**Supplied material**
+++++
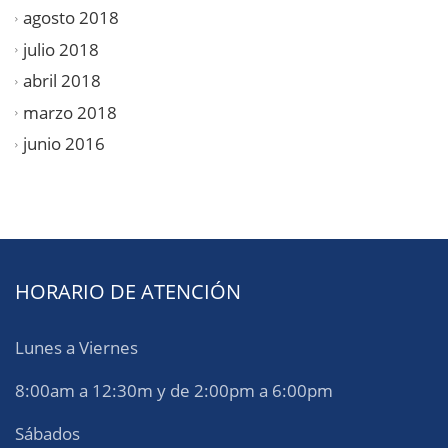
agosto 2018
julio 2018
abril 2018
marzo 2018
junio 2016
HORARIO DE ATENCIÓN
Lunes a Viernes
8:00am a 12:30m y de 2:00pm a 6:00pm
Sábados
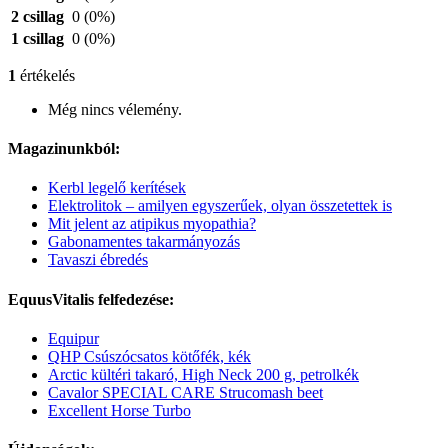
2 csillag
0
(0%)
1 csillag
0
(0%)
1
értékelés
Még nincs vélemény.
Magazinunkból:
Kerbl legelő kerítések
Elektrolitok – amilyen egyszerűek, olyan összetettek is
Mit jelent az atipikus myopathia?
Gabonamentes takarmányozás
Tavaszi ébredés
EquusVitalis felfedezése:
Equipur
QHP Csúszócsatos kötőfék, kék
Arctic kültéri takaró, High Neck 200 g, petrolkék
Cavalor SPECIAL CARE Strucomash beet
Excellent Horse Turbo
+++++
**What you should do**
Recast every line of text in the listing above as a Markdown table with the columns "Row" and "Line", numbering the rows in order and skipping blank lines. Leave the pictures out.

**Solution to this exercise**
| Row | Line |
|---|---|
| 1 | agosto 2018 |
| 2 | julio 2018 |
| 3 | abril 2018 |
| 4 | marzo 2018 |
| 5 | junio 2016 |
| 6 | HORARIO DE ATENCIÓN |
| 7 | Lunes a Viernes |
| 8 | 8:00am a 12:30m y de 2:00pm a 6:00pm |
| 9 | Sábados |
| 10 | 2 csillag |
| 11 | 0 |
| 12 | (0%) |
| 13 | 1 csillag |
| 14 | 0 |
| 15 | (0%) |
| 16 | 1 |
| 17 | értékelés |
| 18 | Még nincs vélemény. |
| 19 | Magazinunkból: |
| 20 | Kerbl legelő kerítések |
| 21 | Elektrolitok – amilyen egyszerűek, olyan összetettek is |
| 22 | Mit jelent az atipikus myopathia? |
| 23 | Gabonamentes takarmányozás |
| 24 | Tavaszi ébredés |
| 25 | EquusVitalis felfedezése: |
| 26 | Equipur |
| 27 | QHP Csúszócsatos kötőfék, kék |
| 28 | Arctic kültéri takaró, High Neck 200 g, petrolkék |
| 29 | Cavalor SPECIAL CARE Strucomash beet |
| 30 | Excellent Horse Turbo |